# Phase 4 Round 15 — Retrieval Baseline
> Captured `2026-05-08` on the post-Round-15 codebase (HEAD includes
> `score_breakdown` plumbing + term-window excerpt + 5000-note bench
> tier). Hardware: macOS arm64. Configuration: `cargo bench --bench
> retrieval`, criterion default with `sample_size = 10`.
## Method
The benchmark generates a synthetic vault of N markdown notes split
across `10-Projects/`, `20-Areas/`, `40-Permanent/`. About 1/8 of the
notes carry the routing keywords (`repo_path`, `routing`,
`[[Project Matcher]]`); the rest are filler. The same `RouteInput`
("Refine Repo-Path routing benchmark", `files=[…matcher.rs,
…scanner.rs]`, target `Codex`) drives every iteration.
Three scoped benchmarks measure the layered cost:
- `scan_notes_with_debug` — pure vault walk + parse, no scoring
- `build_context` — scan output → routed + scored bundle
- `build_bundle` — entrypoint that owns scan + routing + render
## Numbers
| scan_notes_with_debug | 250 | **4.97 ms** (4.01 — 5.69) |
| scan_notes_with_debug | 1000 | **27.4 ms** (23.2 — 37.6) |
| scan_notes_with_debug | 5000 | **95.3 ms** (88.4 — 98.9) |
| build_context | 250 | **8.57 ms** (8.22 — 8.97) |
| build_context | 1000 | **34.5 ms** (32.4 — 37.6) |
| build_context | 5000 | **168.8 ms** (167.3 — 172.1) |
| build_bundle | 250 | **8.25 ms** (8.08 — 8.69) |
| build_bundle | 1000 | **32.6 ms** (32.3 — 32.8) |
| build_bundle | 5000 | **178.6 ms** (167.6 — 197.3) |
## Reading
- **Scaling is roughly linear in N**. Going from 250 → 5000 notes
is a 20× input grow; runtime grows ~19× for `scan_notes_with_debug`
and ~22× for `build_bundle`. No quadratic blow-up has crept in.
- **Scoring overhead is small**. `build_context` minus
`scan_notes_with_debug` at N=5000 is ~73 ms — about 43% of the
total bundle cost.

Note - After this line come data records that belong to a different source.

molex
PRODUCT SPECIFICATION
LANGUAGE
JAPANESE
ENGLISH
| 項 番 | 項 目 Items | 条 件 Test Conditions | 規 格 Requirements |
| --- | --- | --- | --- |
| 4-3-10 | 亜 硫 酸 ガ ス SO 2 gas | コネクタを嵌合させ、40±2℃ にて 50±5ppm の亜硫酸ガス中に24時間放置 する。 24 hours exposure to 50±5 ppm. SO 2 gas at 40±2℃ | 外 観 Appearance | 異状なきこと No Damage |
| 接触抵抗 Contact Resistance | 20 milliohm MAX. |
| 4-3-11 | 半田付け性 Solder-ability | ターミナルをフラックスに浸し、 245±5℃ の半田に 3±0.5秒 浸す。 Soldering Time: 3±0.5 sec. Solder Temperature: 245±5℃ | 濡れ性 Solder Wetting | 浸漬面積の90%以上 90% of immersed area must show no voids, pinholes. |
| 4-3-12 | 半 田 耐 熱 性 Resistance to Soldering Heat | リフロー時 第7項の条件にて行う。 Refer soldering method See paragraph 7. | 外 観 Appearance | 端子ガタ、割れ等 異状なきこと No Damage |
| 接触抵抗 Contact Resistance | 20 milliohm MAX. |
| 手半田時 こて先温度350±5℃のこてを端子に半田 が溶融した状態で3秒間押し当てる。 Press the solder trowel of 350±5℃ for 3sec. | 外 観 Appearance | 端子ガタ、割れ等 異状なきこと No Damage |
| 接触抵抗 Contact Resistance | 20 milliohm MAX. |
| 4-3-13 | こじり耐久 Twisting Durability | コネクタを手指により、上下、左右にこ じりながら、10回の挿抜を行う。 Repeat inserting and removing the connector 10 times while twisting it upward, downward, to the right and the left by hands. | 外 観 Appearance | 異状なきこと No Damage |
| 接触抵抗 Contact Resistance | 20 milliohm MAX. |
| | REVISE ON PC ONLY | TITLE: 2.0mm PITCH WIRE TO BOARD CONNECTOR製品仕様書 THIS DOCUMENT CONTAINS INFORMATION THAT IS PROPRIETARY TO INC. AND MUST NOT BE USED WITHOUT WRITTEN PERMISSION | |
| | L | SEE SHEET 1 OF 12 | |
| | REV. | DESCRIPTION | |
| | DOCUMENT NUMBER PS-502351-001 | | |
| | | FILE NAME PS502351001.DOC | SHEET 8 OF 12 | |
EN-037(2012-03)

Most of that is the per-note scoring loop (now
also producing a `Vec<ScoreContribution>` per scored note); the
rest is excerpt construction and route metadata.
- **5000-note vault under 200 ms** is well below the latency budget
for an interactive `spool get` call. There is no immediate need
for a persistent index. Reconsider only if real vaults exceed
~25 000 notes or if scoring rules grow to push `build_bundle`
past ~500 ms.
- **Variance at 250 notes** is wider than at 5000 (relative
spread). That is expected — the warmup and timer noise matter
more at sub-10 ms scales. Treat the 5000 number as the most
trustworthy capacity signal.
## What Round 16 should monitor
If a future change risks regressing these numbers, re-run the bench
and update this file. Specific watch-outs:
- adding any per-section work that loops across all sections of
every note (e.g. semantic similarity)
- introducing IO inside the scoring path (e.g. ledger lookups per
candidate)
- materializing extra owned `String`s inside the hot loop in
`Accumulator::add` — currently each contribution allocates one
reason string and two field/term strings; that is the linear
per-contribution cost we accept for the breakdown surface
## Re-run
```bash
cargo bench --bench retrieval
```
Output is written to `target/criterion/` (HTML reports under
`target/criterion/<group>/<size>/report/index.html`). Numbers above
were captured from the criterion summary at the end of stdout.